Qu’il jouait bien de l’accordéon ! Quand nous allions au bal, toutes les filles s’agglutinaient autour de lui ! Et lui, tu sais, il ne faisait que jouer ! Il était un bon mari sauf lorsqu’il buvait. Je me suis battue de toutes mes forces contre cette mauvaise habitude. Il a même gardé une cicatrice au visage après que je l’ai frappé avec une planche en bois, un jour où il était revenu à la maison complètement ivre. Mikhail n’a pas bu pendant six ans, puis il est allé en vacances dans le Caucase et à son retour, il s’est exclamé : « J’ai recommencé à boire ! » S’il n’avait pas bu, il aurait vécu longtemps !

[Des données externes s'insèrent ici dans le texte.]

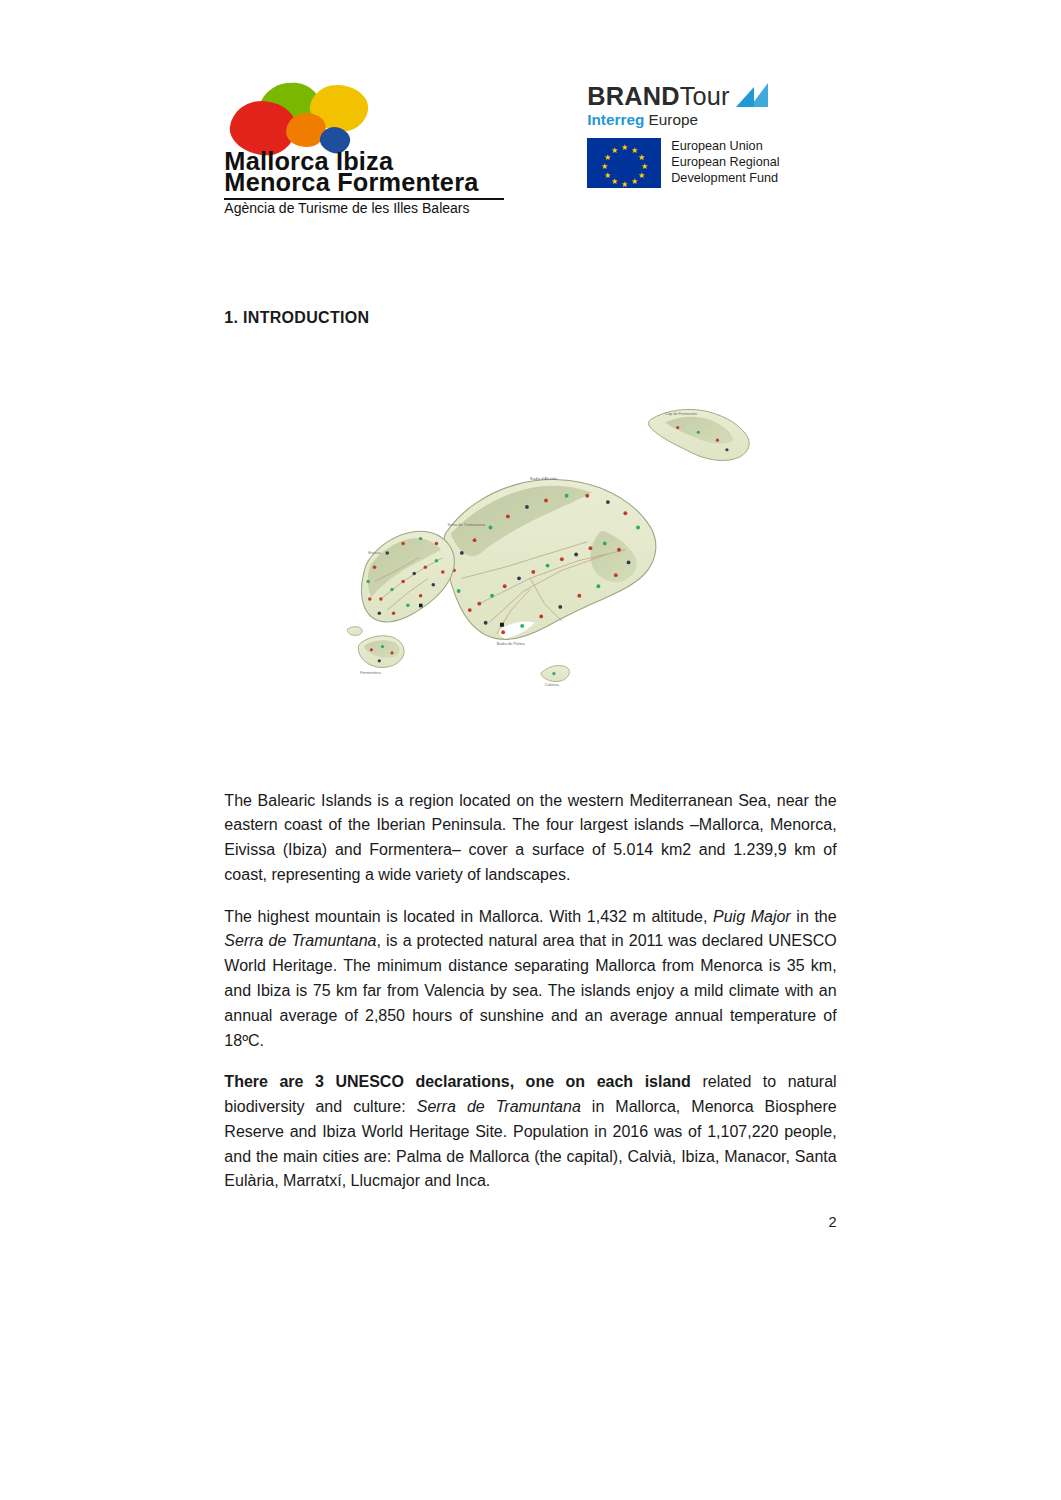Mallorca Ibiza
Menorca Formentera
Agència de Turisme de les Illes Balears
BRANDTour
Interreg Europe
★ ★ ★ ★ ★ ★ ★ ★ ★ ★ ★ ★
European Union
European Regional
Development Fund
1. INTRODUCTION
Cap de Formentor Badia d'Alcúdia Serra de Tramuntana Badia de Palma Cabrera Eivissa Formentera
The Balearic Islands is a region located on the western Mediterranean Sea, near the eastern coast of the Iberian Peninsula. The four largest islands –Mallorca, Menorca, Eivissa (Ibiza) and Formentera– cover a surface of 5.014 km2 and 1.239,9 km of coast, representing a wide variety of landscapes.
The highest mountain is located in Mallorca. With 1,432 m altitude, Puig Major in the Serra de Tramuntana, is a protected natural area that in 2011 was declared UNESCO World Heritage. The minimum distance separating Mallorca from Menorca is 35 km, and Ibiza is 75 km far from Valencia by sea. The islands enjoy a mild climate with an annual average of 2,850 hours of sunshine and an average annual temperature of 18ºC.
There are 3 UNESCO declarations, one on each island related to natural biodiversity and culture: Serra de Tramuntana in Mallorca, Menorca Biosphere Reserve and Ibiza World Heritage Site. Population in 2016 was of 1,107,220 people, and the main cities are: Palma de Mallorca (the capital), Calvià, Ibiza, Manacor, Santa Eulària, Marratxí, Llucmajor and Inca.
2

Le quitter n’était pas une option, on avait déjà deux filles. Partir dans une autre ville n’en était pas une non plus, il aurait fallu le faire plus jeune afin qu’il soit plus facile de s’y installer. J’avais un Polonais qui m’écrivait quantité de lettres (je l’avais rencontré au travail), il m’a proposé de m’installer chez lui. Mais comment ? Les enfants étaient petites, je ne les aurais pas abandonnées. Il a tenté de me convaincre pendant longtemps. Quel bel homme ! »

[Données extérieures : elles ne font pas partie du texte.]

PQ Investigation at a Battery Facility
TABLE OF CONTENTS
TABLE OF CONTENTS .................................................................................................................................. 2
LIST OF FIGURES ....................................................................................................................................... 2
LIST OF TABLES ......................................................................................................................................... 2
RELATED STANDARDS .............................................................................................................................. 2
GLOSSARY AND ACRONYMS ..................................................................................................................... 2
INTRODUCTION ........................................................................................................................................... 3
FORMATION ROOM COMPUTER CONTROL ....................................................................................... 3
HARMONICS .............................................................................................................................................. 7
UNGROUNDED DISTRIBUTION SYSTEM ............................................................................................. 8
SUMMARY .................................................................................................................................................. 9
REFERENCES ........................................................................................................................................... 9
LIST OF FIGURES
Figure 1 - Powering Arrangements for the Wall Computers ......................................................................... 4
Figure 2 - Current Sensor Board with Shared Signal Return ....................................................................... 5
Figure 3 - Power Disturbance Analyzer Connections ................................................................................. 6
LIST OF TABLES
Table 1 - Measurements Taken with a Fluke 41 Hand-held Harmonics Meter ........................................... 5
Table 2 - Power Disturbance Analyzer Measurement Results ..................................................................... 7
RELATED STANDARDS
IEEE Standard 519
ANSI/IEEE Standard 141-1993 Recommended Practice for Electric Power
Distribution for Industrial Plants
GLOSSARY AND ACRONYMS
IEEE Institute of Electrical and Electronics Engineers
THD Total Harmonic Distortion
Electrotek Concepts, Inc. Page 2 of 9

Elle se rappelait de toutes les discussions du passé, qu’elle racontait d’un air exalté comme dans une pièce de théâtre dans laquelle elle interprétait tous les rôles. Elle se souvenait de toutes les habitudes de son professeur de mathématiques préféré, Ivan Fiodorovitch, qui, après la mort de sa femme, avait élevé seul ses cinq enfants. « C’était un homme intéressant. Il me disait : « Parunya (un autre diminutif de Praskovia), vas-y, réponds ! ». Praskovia se remémorait le directeur de l’école, les conversations de ses voisines, les blagues des médecins-chefs et des autres responsables auxquels elle devait faire face.

« Micha traitait bien mes sœurs. Un jour, il est rentré du travail et on s’est mis à table ; j’ai commencé à le servir et il m’a dit: « Qu’est-ce que c’est que ça ? Commence d’abord par les filles et que je ne voie plus jamais ça ! », dépeignait-elle d’une voix sévère. « Je n’oublierai jamais cette fois où je suis allée chercher du foin. On a déchargé la charrette sur laquelle on avait assis Galya qui s’y était endormie, et on est partis. De loin on a entendu un moujik crier : « Hé, les imbéciles, tenez, vous avez laissé un enfant pour qui donc ? » Nous avons fait demi-tour et Galya, qui était tombée de la charrette, continuait à dormir par terre ! ». (Rires).

Praskovia et Mikhail ont vécu ensemble pendant 37 ans, ils ont eu deux filles. « Nous construisions une maison. Les amis de Micha nous aidaient ainsi que mon neveu, Volodia. Les poutres empilées se sont mises à dégringoler, les hommes ont alors chuté, et tout a commencé à tomber sur Volodia. Je me suis interposée ; il valait mieux que je sois réduite en miettes plutôt que ce jeune homme. Je me suis alors retrouvée coincée, et tout est sorti de moi ! On est arrivés à l’hôpital et le médecin m’a dit « ! Vous n’êtes qu’une imbécile, qu’avez-vous fait avec votre bébé ! » Quelle douleur j’ai dû supporter ! Mikhail m’a consolée : « Ne pleure pas, eh bien, on ne fera plus d’enfants ». En 1986, Mikhail est parti. Praskovia est restée seule.

Sa vie a continué avec ses petits-enfants, tandis que ses filles menaient leur carrière. D’abord, elle a élevé trois petits-enfants, puis après une dizaine d’années, une quatrième « s’est ajoutée ».

Joie de vivre
Prakovia avec sa fille aînée Valentina et sa nièce Marguarita : archive familiale

« Je n’ai même pas vécu. Depuis l’enfance : l’eau à transporter, le foin à conserver, un travail dès mes 16 ans comme nounou, puis la guerre, le mariage (qui n’a apporté que des problèmes). Je suis ensuite devenue infirmière dans un hôpital ; mais pourquoi me suis-je tournée vers cet emploi ? Il aurait mieux valu rester dans le département de la comptabilité, la retraite aurait été plus élevée et je n’aurais pas dû cesser de travailler si tôt. Je pensais faire un beau geste : m’occuper de mes petits-enfants, mais maintenant ils me disent que si je ne les avais pas élevés, ils auraient grandi sans moi », racontait Praskovia.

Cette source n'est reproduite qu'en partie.